For years, people had to drive hours to Raleigh for a specific, life-saving surgery for their dog or cat. Now, they have the option to stay in Charlotte for the surgery.

What You Need To Know

  • Pet pacemakers have been around for decades, but until 2020, only one veterinary clinic in North Carolina had the technology to perform the life-saving surgery

  • CARE Veterinary Clinic in Charlotte received pet pacemakers in the fall of 2020, and cardiologists at CARE have successfully performed five pacemaker surgeries

  • The average cost of the technology and surgery can run anywhere from $3,000 to $6,000, and can extend a pet’s life up to five years

Pet pacemakers have been around for decades, but the technology was not available in Charlotte until fall 2020.

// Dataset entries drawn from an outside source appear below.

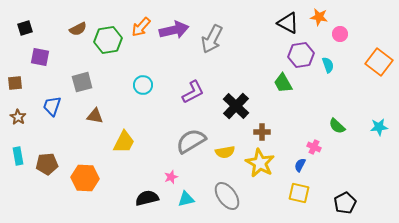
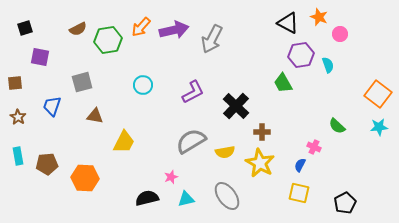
orange star: rotated 12 degrees clockwise
orange square: moved 1 px left, 32 px down
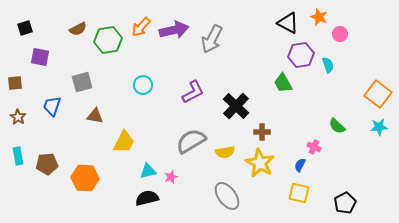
cyan triangle: moved 38 px left, 28 px up
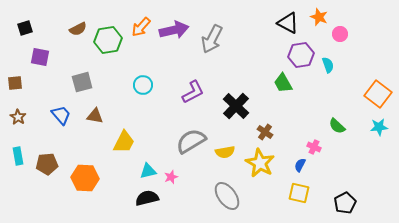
blue trapezoid: moved 9 px right, 9 px down; rotated 120 degrees clockwise
brown cross: moved 3 px right; rotated 35 degrees clockwise
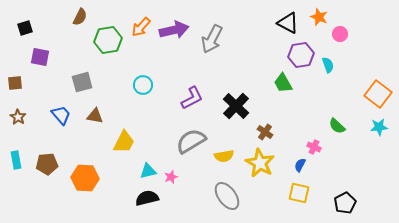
brown semicircle: moved 2 px right, 12 px up; rotated 36 degrees counterclockwise
purple L-shape: moved 1 px left, 6 px down
yellow semicircle: moved 1 px left, 4 px down
cyan rectangle: moved 2 px left, 4 px down
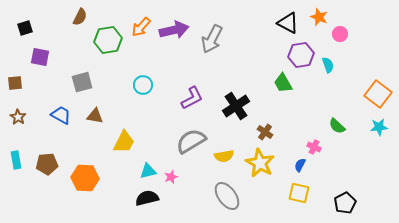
black cross: rotated 12 degrees clockwise
blue trapezoid: rotated 20 degrees counterclockwise
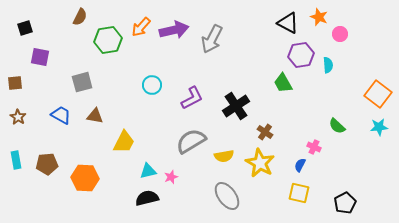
cyan semicircle: rotated 14 degrees clockwise
cyan circle: moved 9 px right
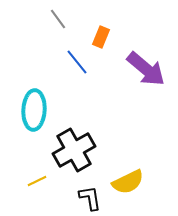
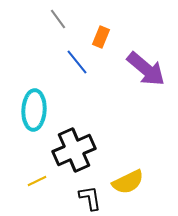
black cross: rotated 6 degrees clockwise
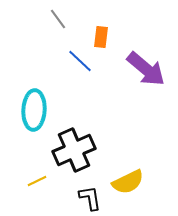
orange rectangle: rotated 15 degrees counterclockwise
blue line: moved 3 px right, 1 px up; rotated 8 degrees counterclockwise
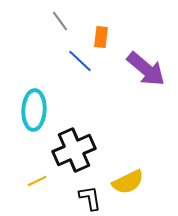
gray line: moved 2 px right, 2 px down
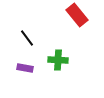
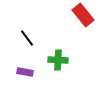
red rectangle: moved 6 px right
purple rectangle: moved 4 px down
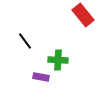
black line: moved 2 px left, 3 px down
purple rectangle: moved 16 px right, 5 px down
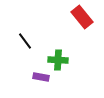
red rectangle: moved 1 px left, 2 px down
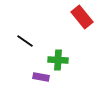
black line: rotated 18 degrees counterclockwise
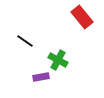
green cross: rotated 24 degrees clockwise
purple rectangle: rotated 21 degrees counterclockwise
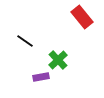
green cross: rotated 18 degrees clockwise
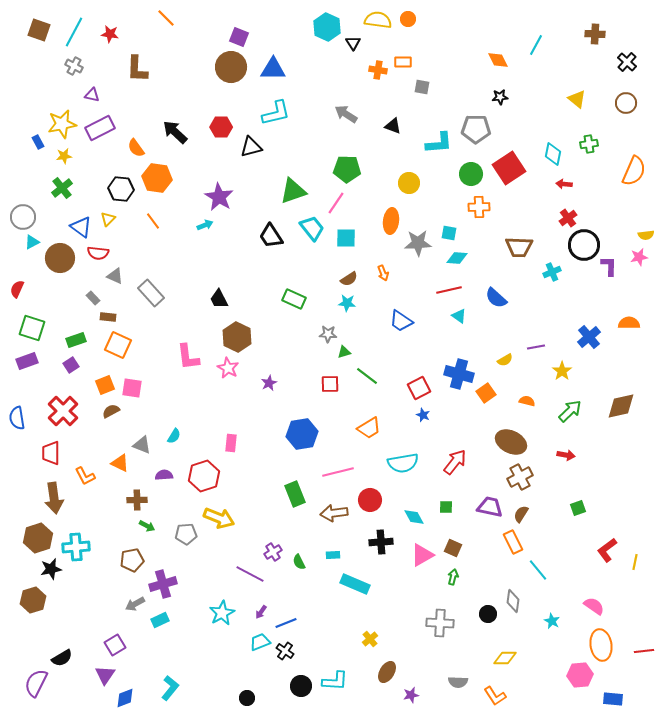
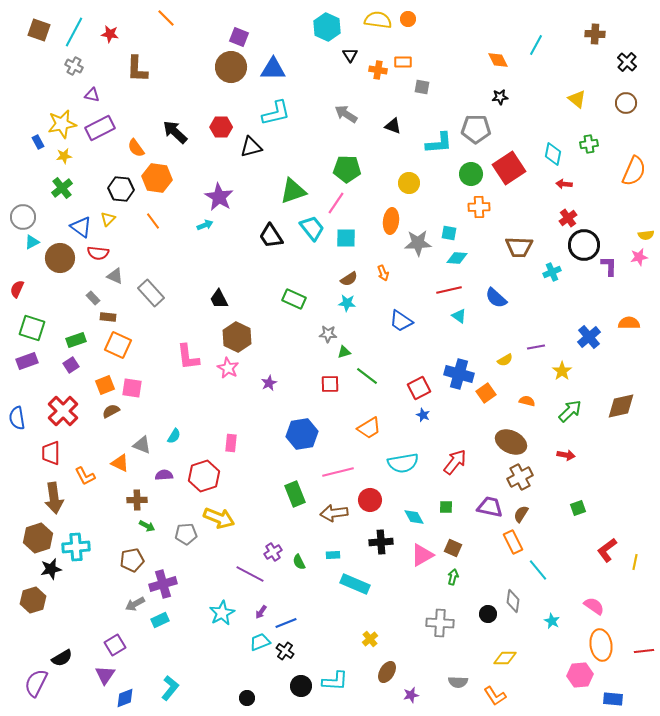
black triangle at (353, 43): moved 3 px left, 12 px down
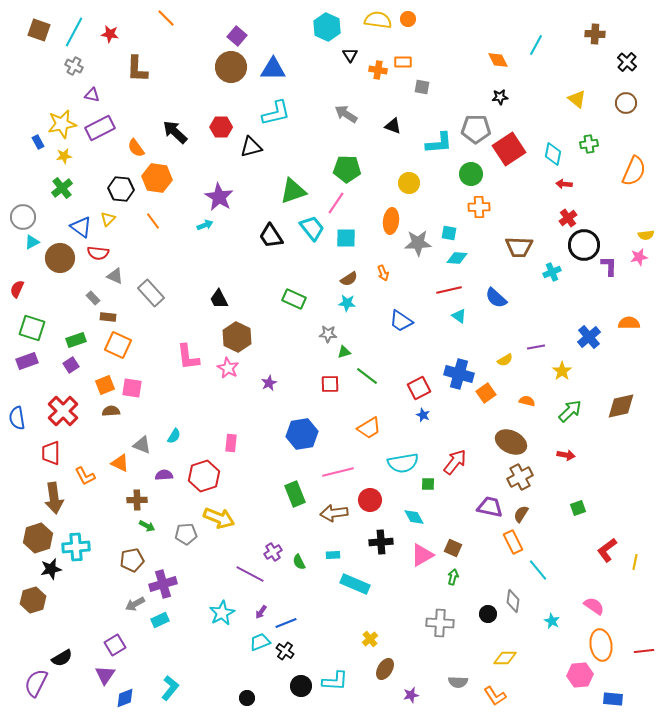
purple square at (239, 37): moved 2 px left, 1 px up; rotated 18 degrees clockwise
red square at (509, 168): moved 19 px up
brown semicircle at (111, 411): rotated 24 degrees clockwise
green square at (446, 507): moved 18 px left, 23 px up
brown ellipse at (387, 672): moved 2 px left, 3 px up
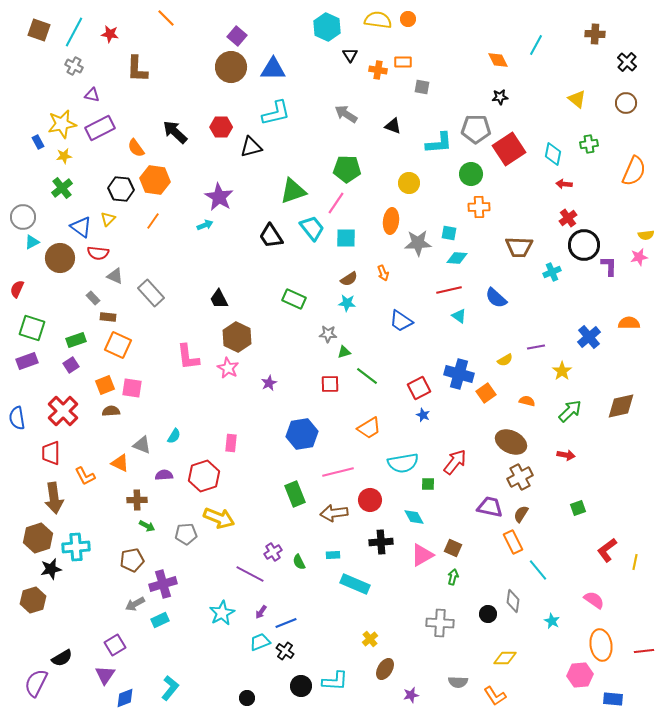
orange hexagon at (157, 178): moved 2 px left, 2 px down
orange line at (153, 221): rotated 72 degrees clockwise
pink semicircle at (594, 606): moved 6 px up
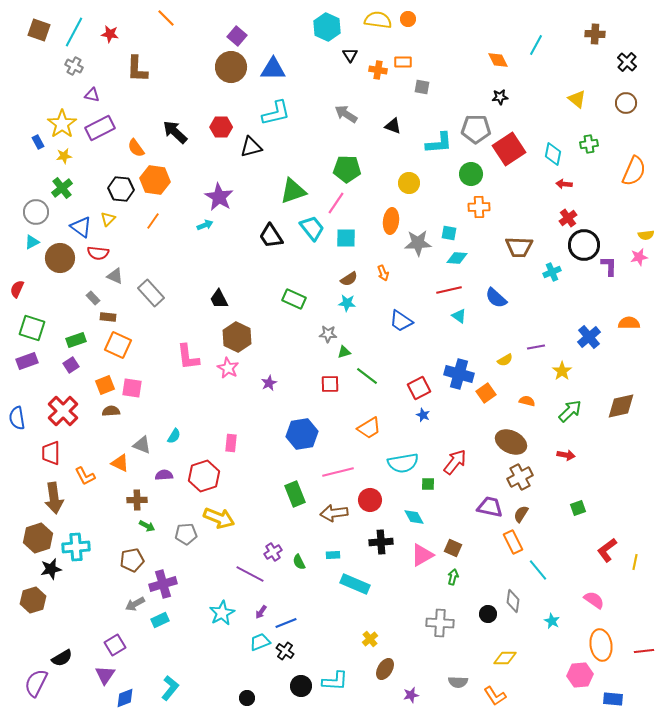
yellow star at (62, 124): rotated 24 degrees counterclockwise
gray circle at (23, 217): moved 13 px right, 5 px up
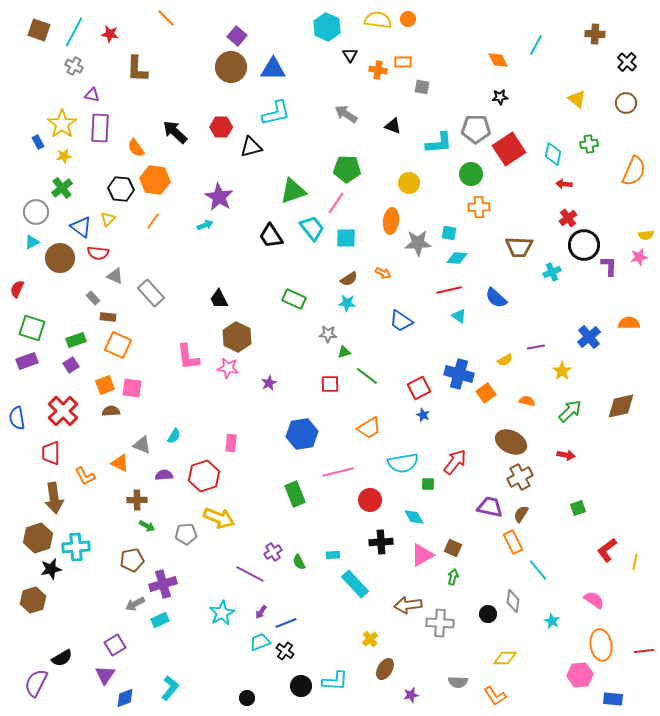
purple rectangle at (100, 128): rotated 60 degrees counterclockwise
orange arrow at (383, 273): rotated 42 degrees counterclockwise
pink star at (228, 368): rotated 20 degrees counterclockwise
brown arrow at (334, 513): moved 74 px right, 92 px down
cyan rectangle at (355, 584): rotated 24 degrees clockwise
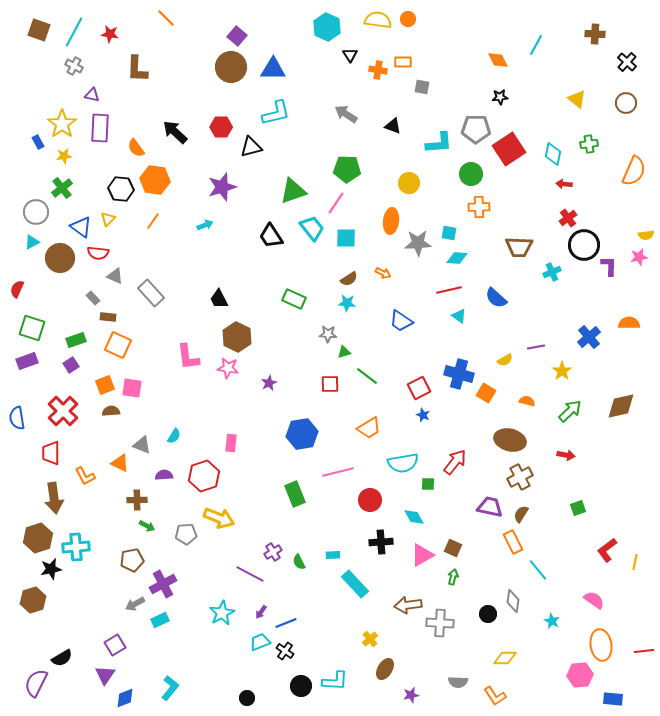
purple star at (219, 197): moved 3 px right, 10 px up; rotated 24 degrees clockwise
orange square at (486, 393): rotated 24 degrees counterclockwise
brown ellipse at (511, 442): moved 1 px left, 2 px up; rotated 12 degrees counterclockwise
purple cross at (163, 584): rotated 12 degrees counterclockwise
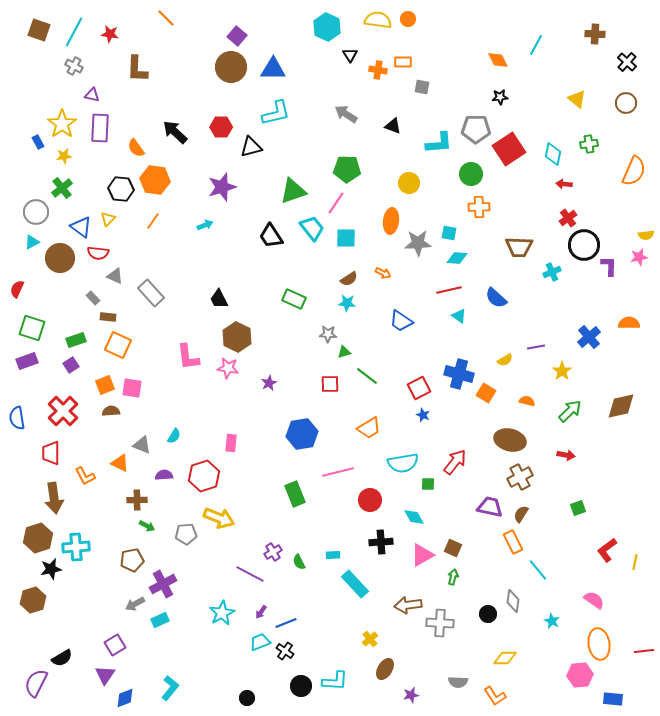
orange ellipse at (601, 645): moved 2 px left, 1 px up
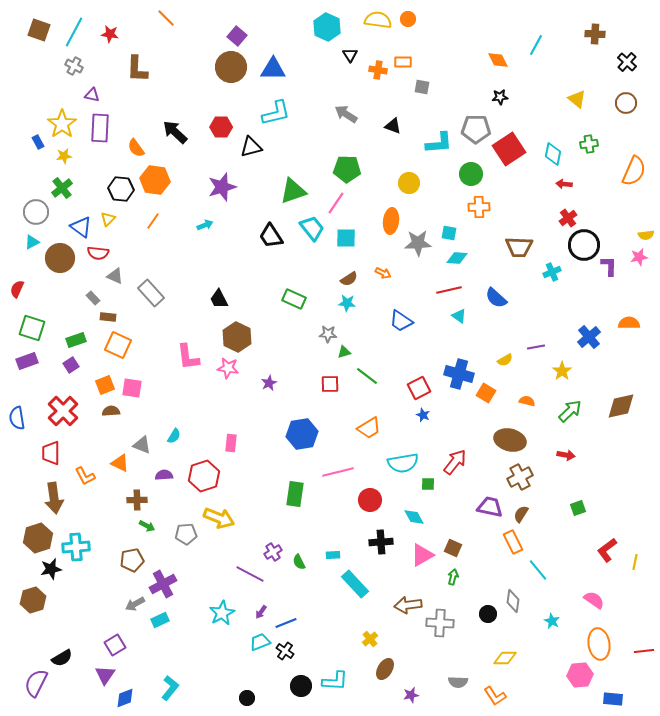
green rectangle at (295, 494): rotated 30 degrees clockwise
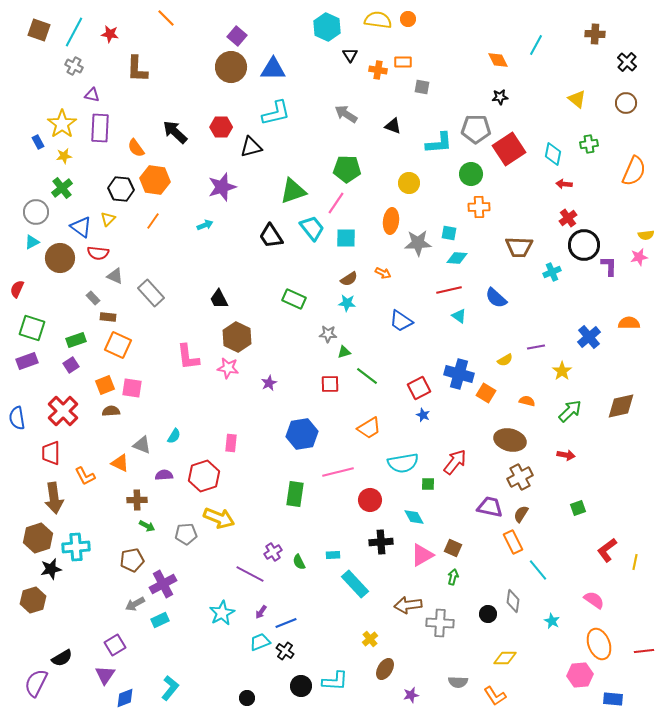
orange ellipse at (599, 644): rotated 12 degrees counterclockwise
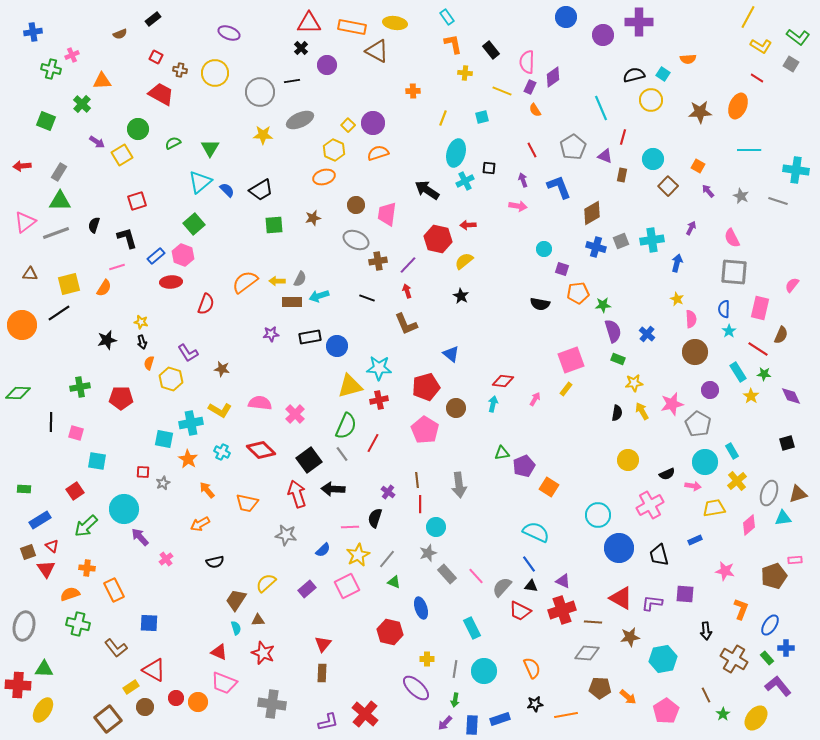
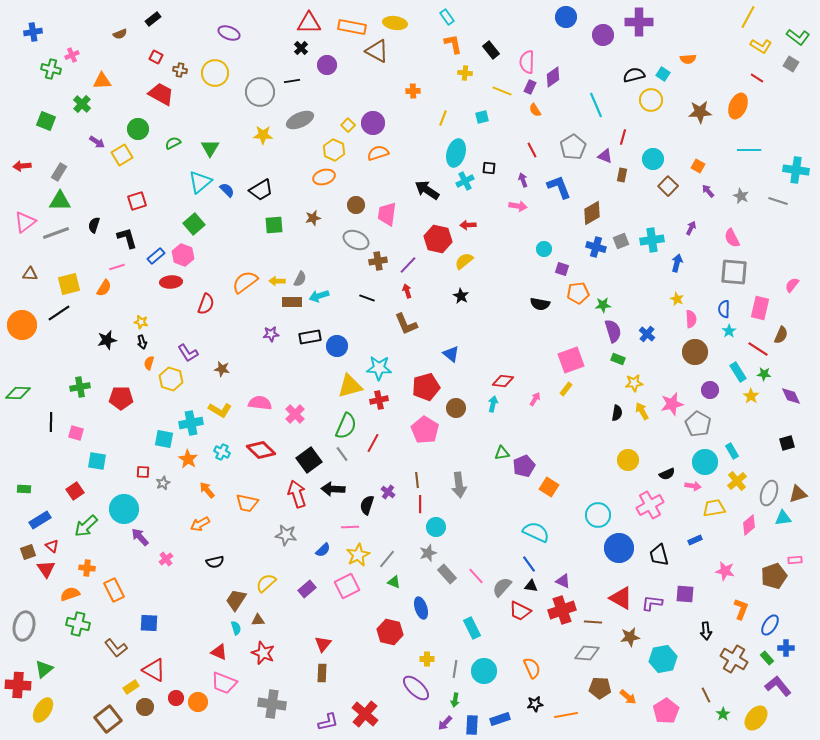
cyan line at (601, 108): moved 5 px left, 3 px up
black semicircle at (375, 518): moved 8 px left, 13 px up
green triangle at (44, 669): rotated 42 degrees counterclockwise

Sara Haight’s dog, Fozzy, was one of the first pacemaker recipients in the Charlotte area.

Haight said she started noticing a change in Fozzy when he couldn’t handle their daily walks.

“It would be maybe half a mile and I could just tell he was completely worn out,” she said.

Haight said she took Fozzy to the vet for a routine visit ahead of a teeth cleaning, and found out her dog’s heart rate was dangerously low. She was sent to a pet cardiologist, and was told Fozzy needed immediate help.

“[The cardiologist] said he needs a pacemaker. She kindly and gently told me sudden death was the only alternative,” Haight said.

For years, the only vet clinic offering pet pacemakers was in Raleigh at NC State University. Haight was concerned about making the long commute for the essential surgery.

“Once [the cardiologist] told me about the sudden death, all I could picture unfortunately was you know, me driving him three hours away and something happening,” she said.

Haight learned one vet clinic in Charlotte had the equipment needed to save Fozzy.

The Charlotte Animal and Referral Emergency clinic received pet pacemakers in September 2020.

Dr. Camden Rouben, a cardiologist at the clinic, has performed five pacemaker surgeries in Charlotte: four dogs and one cat. He handled Fozzy’s surgery in June 2021.

“[People] are usually amazed and shocked that you can have that and put pacemakers in a dog,” Rouben said.

The surgery can cost between $3,000 and $6,000, but Rouben said people are willing to open their wallets to keep their pets healthy.

“As more people are gravitating towards having pets instead of children, their willingness to spend money on their pets is drastically increasing,” he said.

Haight said she’s grateful for the technology so she can continue her daily walks with her best friend.

“I prayed a lot. And I’m just grateful for every single day that I have him, every single minute,” she said.

Rouben said a pet pacemaker can extend a pet’s life up to five years, and your pet does have to be referred to the clinic to see if they are a good candidate for the surgery.